Six years ago, I rescued Piu Piu when she was just a little chick and got attacked by a seagull. She has been missing her right eye ever since, otherwise she is a healthy, tough pigeon (regular vet check-ups) who loves to fight with any object made of black fabric. She can be sweet, but mostly wants to be left alone. 
My future wife likes birds, but is asthmatic and shouldn't be around pigeon droppings, feather dust and the like. 
I love Piu Piu, but the health of my fiancee is simply more important to me. 
I live in Los Angeles, but I would consider sending Piu Piu (a rock dove) farther away, if it means she will have a good home.
Please e-mail me if you have any ideas:
[email protected]

To all pigeon lovers out there: 
Have a wonderful Christmas season 
and a happy new year!

Dominik


----------



## Rick07 (Dec 7, 2002)

I live in Pa, I have mainy pigeons and would love to give a good home to one more.

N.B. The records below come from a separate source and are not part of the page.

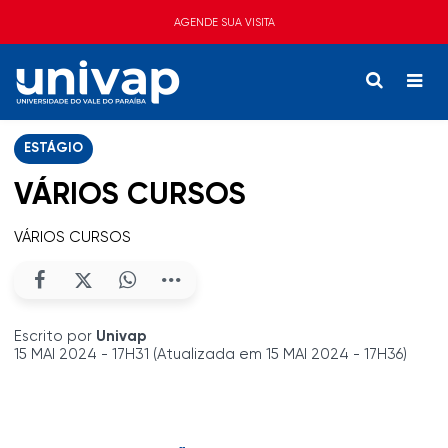
AGENDE SUA VISITA
ESTÁGIO
VÁRIOS CURSOS
VÁRIOS CURSOS
Escrito por
Univap
15 MAI 2024 - 17H31 (Atualizada em 15 MAI 2024 - 17H36)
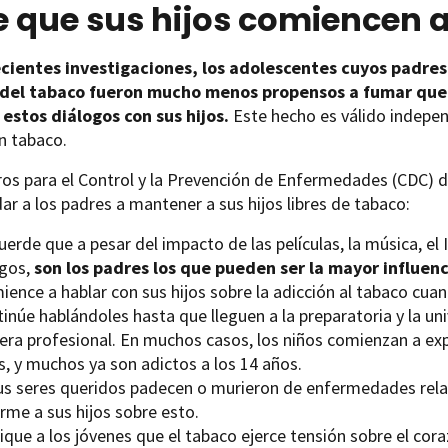
e que sus hijos comiencen 
cientes investigaciones, los adolescentes cuyos padres
 del tabaco fueron mucho menos propensos a fumar que
 estos diálogos con sus hijos.
Este hecho es válido indepen
 tabaco.
os para el Control y la Prevención de Enfermedades (CDC) d
ar a los padres a mantener a sus hijos libres de tabaco:
erde que a pesar del impacto de las películas, la música, el I
gos,
son los padres los que pueden ser la mayor influenci
ience a hablar con sus hijos sobre la adicción al tabaco cua
tinúe hablándoles hasta que lleguen a la preparatoria y la u
rera profesional. En muchos casos, los niños comienzan a exp
s, y muchos ya son adictos a los 14 años.
sus seres queridos padecen o murieron de enfermedades rel
rme a sus hijos sobre esto.
ique a los jóvenes que el tabaco ejerce tensión sobre el cor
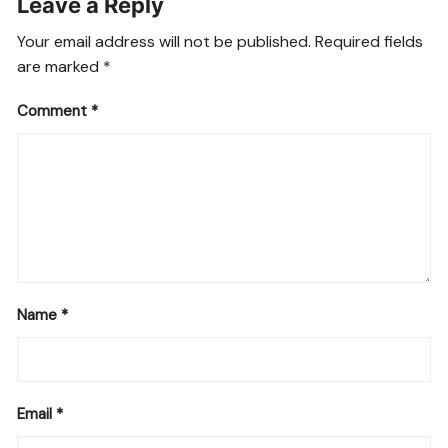
Leave a Reply
Your email address will not be published.
Required fields
are marked
*
Comment
*
Name
*
Email
*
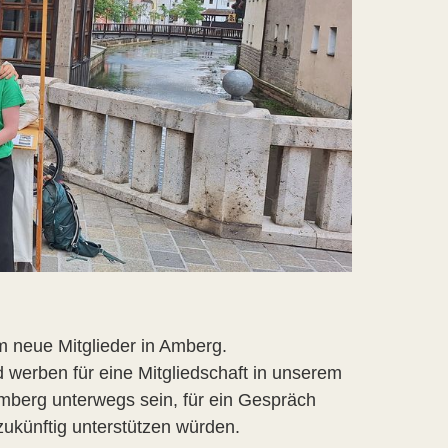
m neue Mitglieder in Amberg.
 werben für eine Mitgliedschaft in unserem
Amberg unterwegs sein, für ein Gespräch
 zukünftig unterstützen würden.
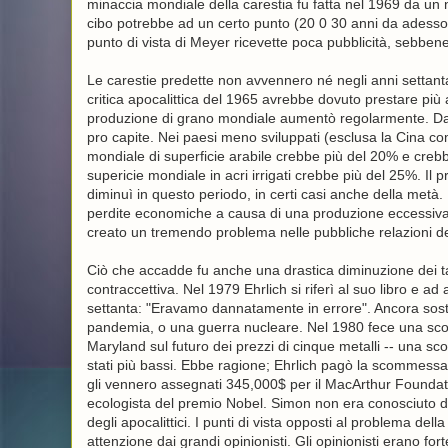
minaccia mondiale della carestia fu fatta nel 1969 da un n
cibo potrebbe ad un certo punto (20 0 30 anni da adesso) 
punto di vista di Meyer ricevette poca pubblicità, sebben
Le carestie predette non avvennero né negli anni settant
critica apocalittica del 1965 avrebbe dovuto prestare più a
produzione di grano mondiale aumentò regolarmente. Dal
pro capite. Nei paesi meno sviluppati (esclusa la Cina com
mondiale di superficie arabile crebbe più del 20% e creb
supericie mondiale in acri irrigati crebbe più del 25%. Il pr
diminuì in questo periodo, in certi casi anche della metà. Ne
perdite economiche a causa di una produzione eccessiv
creato un tremendo problema nelle pubbliche relazioni degl
Ciò che accadde fu anche una drastica diminuzione dei tass
contraccettiva. Nel 1979 Ehrlich si riferì al suo libro e ad 
settanta: "Eravamo dannatamente in errore". Ancora sost
pandemia, o una guerra nucleare. Nel 1980 fece una sco
Maryland sul futuro dei prezzi di cinque metalli -- una sc
stati più bassi. Ebbe ragione; Ehrlich pagò la scommessa
gli vennero assegnati 345,000$ per il MacArthur Foundati
ecologista del premio Nobel. Simon non era conosciuto da
degli apocalittici. I punti di vista opposti al problema de
attenzione dai grandi opinionisti. Gli opinionisti erano f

Email me if u have nemore questions at 

[email protected]


----------



## TAWhatley (Mar 6, 2001)

Hi Dominik,

Piu Piu sounds like a wonderful bird who has been very fortunate to have you for her human.

I rescue and rehab pigeons and have a number of disabled birds that are my pets. If you are unable to find a home for Piu Piu, I would be happy to take her into my "flock".

I am in South Orange County CA (Lake Forest) so probably not too terribly far from you.

Let us know how things go.

Terry Whatley


----------



## TAWhatley (Mar 6, 2001)

Just letting everyone know that Piu Piu arrived at my house around 4 PM this afternoon. She is a lovely girl, and I am happy to have her join my flock.

Dominik is going to send me some pictures and Piu Piu's story. When I receive them, I will put them on my website and post the URL for everyone.

Terry Whatley


----------



## TAWhatley (Mar 6, 2001)

Here are a couple of pics of Piu Piu that Dominik had already sent .. enjoy!

http://www.rims.net/piupiu1.jpg 

http://www.rims.net/piupiu2.jpg 


Terry Whatley


----------



## turkey (May 19, 2002)

Another happy ending! 

Piu Piu looks lovely.

Julie


----------



## Whitefeather (Sep 2, 2002)

Everytime I see those pictures Terry, I think Piu Piu becomes more handsome.

Such a striking bird.
Cindy


----------



## Dominik (Dec 10, 2003)

I am very happy that Piu Piu found such a good home. 
To Terry, a million thanks to you for taking this wonderful bird under your wings.
You are truly a columbophile and a most kind-hearted person. Again, thank you.


----------